Ken Paller

Professor of Psychology; Director of the Cognitive Neuroscience Program, Northwestern University

Ken Paller conducts cognitive neuroscience research at Northwestern University in Evanston, Illinois, where he also serves as Director of the Training Program in the Neuroscience of Human Cognition. Ken’s collaborative research with his students and colleagues focuses on human memory, consciousness, and related issues. Recent research articles have examined sleep’s role in memory and memory dysfunction, sensory processing during sleep to reinforce prior learning, the neural substrates of conscious memory experiences, and the juxtaposition of those memory experiences with various ways in which memory can influence our behavior in the absence of awareness of memory retrieval, as in intuition. His investigations make use of various behavioral measures of memory, analyses of brain electrical activity from the EEG, patterns of cognitive deficits in neurological patients, and MRI methods.

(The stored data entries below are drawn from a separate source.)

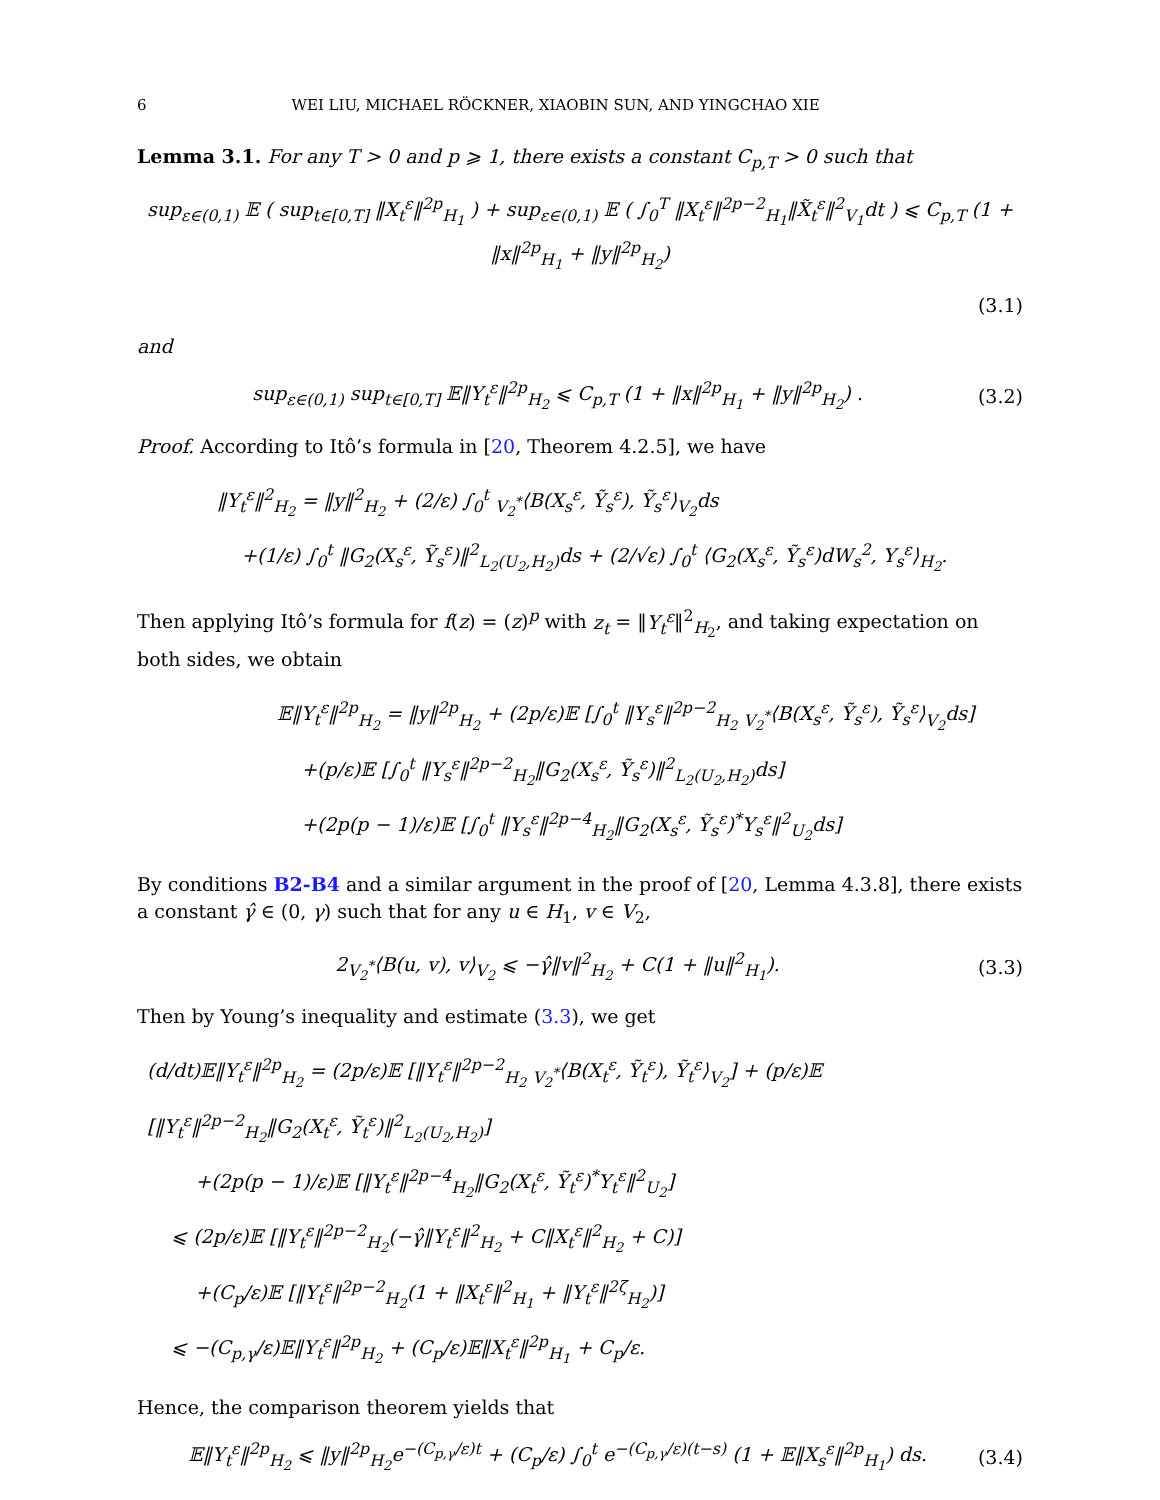6 WEI LIU, MICHAEL RÖCKNER, XIAOBIN SUN, AND YINGCHAO XIE
Lemma 3.1. For any T > 0 and p ⩾ 1, there exists a constant C<sub>p,T</sub> > 0 such that
sup<sub>ε∈(0,1)</sub> 𝔼 ( sup<sub>t∈[0,T]</sub> ‖X<sub>t</sub><sup>ε</sup>‖<sup>2p</sup><sub>H<sub>1</sub></sub> ) + sup<sub>ε∈(0,1)</sub> 𝔼 ( ∫<sub>0</sub><sup>T</sup> ‖X<sub>t</sub><sup>ε</sup>‖<sup>2p−2</sup><sub>H<sub>1</sub></sub>‖X̃<sub>t</sub><sup>ε</sup>‖<sup>2</sup><sub>V<sub>1</sub></sub>dt ) ⩽ C<sub>p,T</sub> (1 + ‖x‖<sup>2p</sup><sub>H<sub>1</sub></sub> + ‖y‖<sup>2p</sup><sub>H<sub>2</sub></sub>)
(3.1)
and
sup<sub>ε∈(0,1)</sub> sup<sub>t∈[0,T]</sub> 𝔼‖Y<sub>t</sub><sup>ε</sup>‖<sup>2p</sup><sub>H<sub>2</sub></sub> ⩽ C<sub>p,T</sub> (1 + ‖x‖<sup>2p</sup><sub>H<sub>1</sub></sub> + ‖y‖<sup>2p</sup><sub>H<sub>2</sub></sub>) . (3.2)
Proof. According to Itô’s formula in [20, Theorem 4.2.5], we have
‖Y<sub>t</sub><sup>ε</sup>‖<sup>2</sup><sub>H<sub>2</sub></sub> = ‖y‖<sup>2</sup><sub>H<sub>2</sub></sub> + (2/ε) ∫<sub>0</sub><sup>t</sup> <sub>V<sub>2</sub><sup>*</sup></sub>⟨B(X<sub>s</sub><sup>ε</sup>, Ỹ<sub>s</sub><sup>ε</sup>), Ỹ<sub>s</sub><sup>ε</sup>⟩<sub>V<sub>2</sub></sub>ds
+(1/ε) ∫<sub>0</sub><sup>t</sup> ‖G<sub>2</sub>(X<sub>s</sub><sup>ε</sup>, Ỹ<sub>s</sub><sup>ε</sup>)‖<sup>2</sup><sub>L<sub>2</sub>(U<sub>2</sub>,H<sub>2</sub>)</sub>ds + (2/√ε) ∫<sub>0</sub><sup>t</sup> ⟨G<sub>2</sub>(X<sub>s</sub><sup>ε</sup>, Ỹ<sub>s</sub><sup>ε</sup>)dW<sub>s</sub><sup>2</sup>, Y<sub>s</sub><sup>ε</sup>⟩<sub>H<sub>2</sub></sub>.
Then applying Itô’s formula for f(z) = (z)<sup>p</sup> with z<sub>t</sub> = ‖Y<sub>t</sub><sup>ε</sup>‖<sup>2</sup><sub>H<sub>2</sub></sub>, and taking expectation on both sides, we obtain
𝔼‖Y<sub>t</sub><sup>ε</sup>‖<sup>2p</sup><sub>H<sub>2</sub></sub> = ‖y‖<sup>2p</sup><sub>H<sub>2</sub></sub> + (2p/ε)𝔼 [∫<sub>0</sub><sup>t</sup> ‖Y<sub>s</sub><sup>ε</sup>‖<sup>2p−2</sup><sub>H<sub>2</sub></sub> <sub>V<sub>2</sub><sup>*</sup></sub>⟨B(X<sub>s</sub><sup>ε</sup>, Ỹ<sub>s</sub><sup>ε</sup>), Ỹ<sub>s</sub><sup>ε</sup>⟩<sub>V<sub>2</sub></sub>ds]
+(p/ε)𝔼 [∫<sub>0</sub><sup>t</sup> ‖Y<sub>s</sub><sup>ε</sup>‖<sup>2p−2</sup><sub>H<sub>2</sub></sub>‖G<sub>2</sub>(X<sub>s</sub><sup>ε</sup>, Ỹ<sub>s</sub><sup>ε</sup>)‖<sup>2</sup><sub>L<sub>2</sub>(U<sub>2</sub>,H<sub>2</sub>)</sub>ds]
+(2p(p − 1)/ε)𝔼 [∫<sub>0</sub><sup>t</sup> ‖Y<sub>s</sub><sup>ε</sup>‖<sup>2p−4</sup><sub>H<sub>2</sub></sub>‖G<sub>2</sub>(X<sub>s</sub><sup>ε</sup>, Ỹ<sub>s</sub><sup>ε</sup>)<sup>*</sup>Y<sub>s</sub><sup>ε</sup>‖<sup>2</sup><sub>U<sub>2</sub></sub>ds]
By conditions B2-B4 and a similar argument in the proof of [20, Lemma 4.3.8], there exists a constant γ̂ ∈ (0, γ) such that for any u ∈ H<sub>1</sub>, v ∈ V<sub>2</sub>,
2<sub>V<sub>2</sub><sup>*</sup></sub>⟨B(u, v), v⟩<sub>V<sub>2</sub></sub> ⩽ −γ̂‖v‖<sup>2</sup><sub>H<sub>2</sub></sub> + C(1 + ‖u‖<sup>2</sup><sub>H<sub>1</sub></sub>). (3.3)
Then by Young’s inequality and estimate (3.3), we get
(d/dt)𝔼‖Y<sub>t</sub><sup>ε</sup>‖<sup>2p</sup><sub>H<sub>2</sub></sub> = (2p/ε)𝔼 [‖Y<sub>t</sub><sup>ε</sup>‖<sup>2p−2</sup><sub>H<sub>2</sub></sub> <sub>V<sub>2</sub><sup>*</sup></sub>⟨B(X<sub>t</sub><sup>ε</sup>, Ỹ<sub>t</sub><sup>ε</sup>), Ỹ<sub>t</sub><sup>ε</sup>⟩<sub>V<sub>2</sub></sub>] + (p/ε)𝔼 [‖Y<sub>t</sub><sup>ε</sup>‖<sup>2p−2</sup><sub>H<sub>2</sub></sub>‖G<sub>2</sub>(X<sub>t</sub><sup>ε</sup>, Ỹ<sub>t</sub><sup>ε</sup>)‖<sup>2</sup><sub>L<sub>2</sub>(U<sub>2</sub>,H<sub>2</sub>)</sub>]
+(2p(p − 1)/ε)𝔼 [‖Y<sub>t</sub><sup>ε</sup>‖<sup>2p−4</sup><sub>H<sub>2</sub></sub>‖G<sub>2</sub>(X<sub>t</sub><sup>ε</sup>, Ỹ<sub>t</sub><sup>ε</sup>)<sup>*</sup>Y<sub>t</sub><sup>ε</sup>‖<sup>2</sup><sub>U<sub>2</sub></sub>]
⩽ (2p/ε)𝔼 [‖Y<sub>t</sub><sup>ε</sup>‖<sup>2p−2</sup><sub>H<sub>2</sub></sub>(−γ̂‖Y<sub>t</sub><sup>ε</sup>‖<sup>2</sup><sub>H<sub>2</sub></sub> + C‖X<sub>t</sub><sup>ε</sup>‖<sup>2</sup><sub>H<sub>2</sub></sub> + C)]
+(C<sub>p</sub>/ε)𝔼 [‖Y<sub>t</sub><sup>ε</sup>‖<sup>2p−2</sup><sub>H<sub>2</sub></sub>(1 + ‖X<sub>t</sub><sup>ε</sup>‖<sup>2</sup><sub>H<sub>1</sub></sub> + ‖Y<sub>t</sub><sup>ε</sup>‖<sup>2ζ</sup><sub>H<sub>2</sub></sub>)]
⩽ −(C<sub>p,γ</sub>/ε)𝔼‖Y<sub>t</sub><sup>ε</sup>‖<sup>2p</sup><sub>H<sub>2</sub></sub> + (C<sub>p</sub>/ε)𝔼‖X<sub>t</sub><sup>ε</sup>‖<sup>2p</sup><sub>H<sub>1</sub></sub> + C<sub>p</sub>/ε.
Hence, the comparison theorem yields that
𝔼‖Y<sub>t</sub><sup>ε</sup>‖<sup>2p</sup><sub>H<sub>2</sub></sub> ⩽ ‖y‖<sup>2p</sup><sub>H<sub>2</sub></sub>e<sup>−(C<sub>p,γ</sub>/ε)t</sup> + (C<sub>p</sub>/ε) ∫<sub>0</sub><sup>t</sup> e<sup>−(C<sub>p,γ</sub>/ε)(t−s)</sup> (1 + 𝔼‖X<sub>s</sub><sup>ε</sup>‖<sup>2p</sup><sub>H<sub>1</sub></sub>) ds. (3.4)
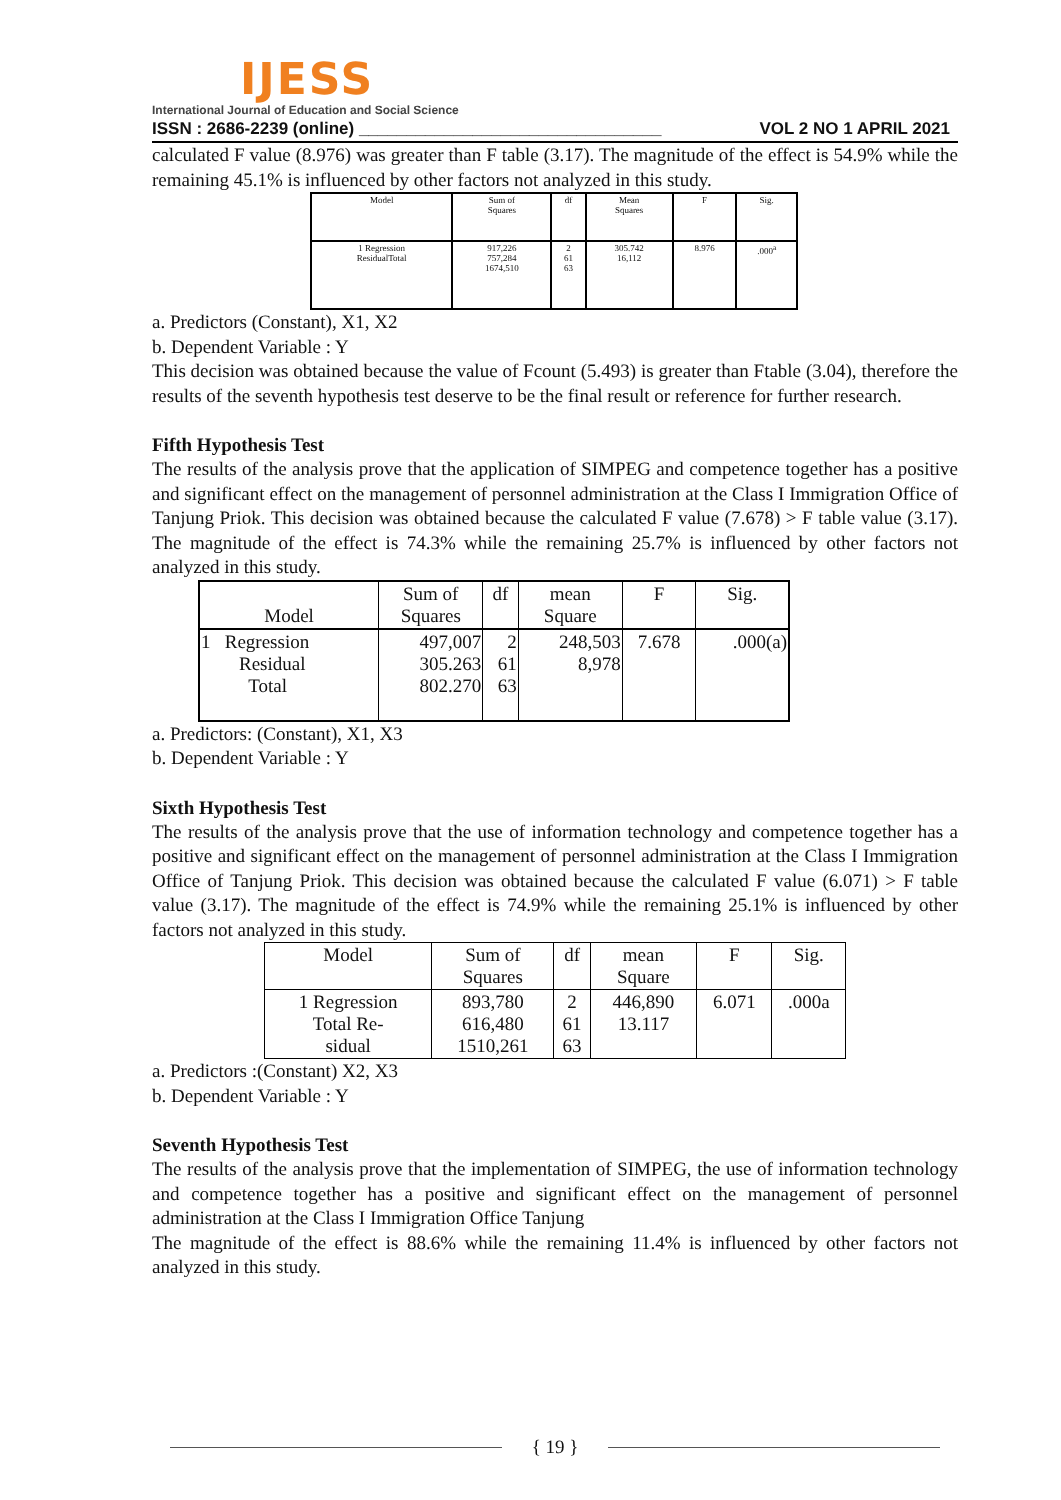IJESS
International Journal of Education and Social Science
ISSN : 2686-2239 (online) ________________________________ VOL 2 NO 1 APRIL 2021
calculated F value (8.976) was greater than F table (3.17). The magnitude of the effect is 54.9% while the remaining 45.1% is influenced by other factors not analyzed in this study.
| Model | Sum of Squares | df | Mean Squares | F | Sig. |
| --- | --- | --- | --- | --- | --- |
| 1 Regression ResidualTotal | 917,226 757,284 1674,510 | 2 61 63 | 305.742 16,112 | 8.976 | .000<sup>a</sup> |
a. Predictors (Constant), X1, X2
b. Dependent Variable : Y
This decision was obtained because the value of Fcount (5.493) is greater than Ftable (3.04), therefore the results of the seventh hypothesis test deserve to be the final result or reference for further research.
Fifth Hypothesis Test
The results of the analysis prove that the application of SIMPEG and competence together has a positive and significant effect on the management of personnel administration at the Class I Immigration Office of Tanjung Priok. This decision was obtained because the calculated F value (7.678) > F table value (3.17). The magnitude of the effect is 74.3% while the remaining 25.7% is influenced by other factors not analyzed in this study.
| Model | Sum of Squares | df | mean Square | F | Sig. |
| --- | --- | --- | --- | --- | --- |
| 1 Regression Residual Total | 497,007 305.263 802.270 | 2 61 63 | 248,503 8,978 | 7.678 | .000(a) |
a. Predictors: (Constant), X1, X3
b. Dependent Variable : Y
Sixth Hypothesis Test
The results of the analysis prove that the use of information technology and competence together has a positive and significant effect on the management of personnel administration at the Class I Immigration Office of Tanjung Priok. This decision was obtained because the calculated F value (6.071) > F table value (3.17). The magnitude of the effect is 74.9% while the remaining 25.1% is influenced by other factors not analyzed in this study.
| Model | Sum of Squares | df | mean Square | F | Sig. |
| --- | --- | --- | --- | --- | --- |
| 1 Regression Total Re- sidual | 893,780 616,480 1510,261 | 2 61 63 | 446,890 13.117 | 6.071 | .000a |
a. Predictors :(Constant) X2, X3
b. Dependent Variable : Y
Seventh Hypothesis Test
The results of the analysis prove that the implementation of SIMPEG, the use of information technology and competence together has a positive and significant effect on the management of personnel administration at the Class I Immigration Office Tanjung
The magnitude of the effect is 88.6% while the remaining 11.4% is influenced by other factors not analyzed in this study.
{ 19 }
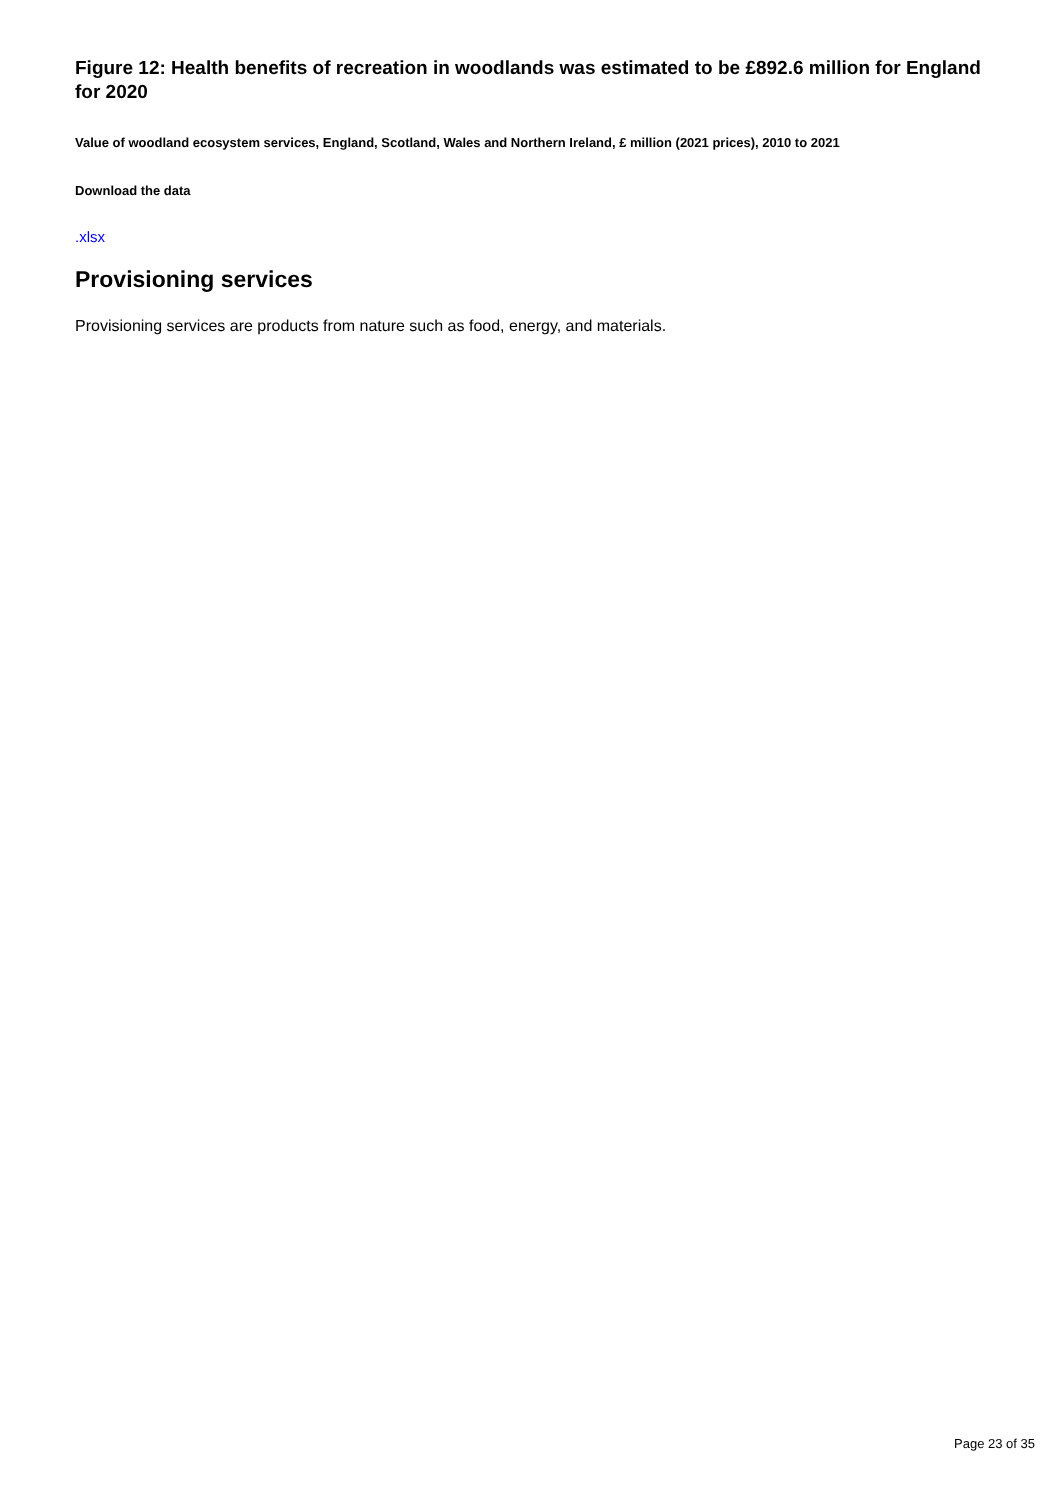Figure 12: Health benefits of recreation in woodlands was estimated to be £892.6 million for England for 2020
Value of woodland ecosystem services, England, Scotland, Wales and Northern Ireland, £ million (2021 prices), 2010 to 2021
Download the data
.xlsx
Provisioning services
Provisioning services are products from nature such as food, energy, and materials.
Page 23 of 35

Further research details and downloadable papers are available on his lab website.

Ken received a PhD in Neurosciences from UC San Diego following undergraduate training at UCLA. He held postdoctoral positions at Yale, Manchester, and Berkeley. He is a Fellow of the Mind and Life Institute, a Fellow of the Association for Psychological Science, journal editor at Neuropsychologia, and program committee chair for the Cognitive Neuroscience Society (which will hold its next annual meeting March 28-31, 2015, in San Francisco). He received the Senator Mark Hatfield Award from the Alzheimer’s Association, and research funding from the National Science Foundation, the National Institutes of Health, and other federal agencies and private foundations.

Participant In:

Apprehending Consciousness

Saturday, March 7, 2015
2:30-4:30 pm

Past Event

Is science nearing an answer to the question of how and why consciousness and self-consciousness come about? In attempting to resolve the mystery of sentience, what roles do physics, psychology, psychoanalysis, and neuroscience play? How do various philosophical and religious traditions contribute to our inquiries into this obvious and everyday universal experience?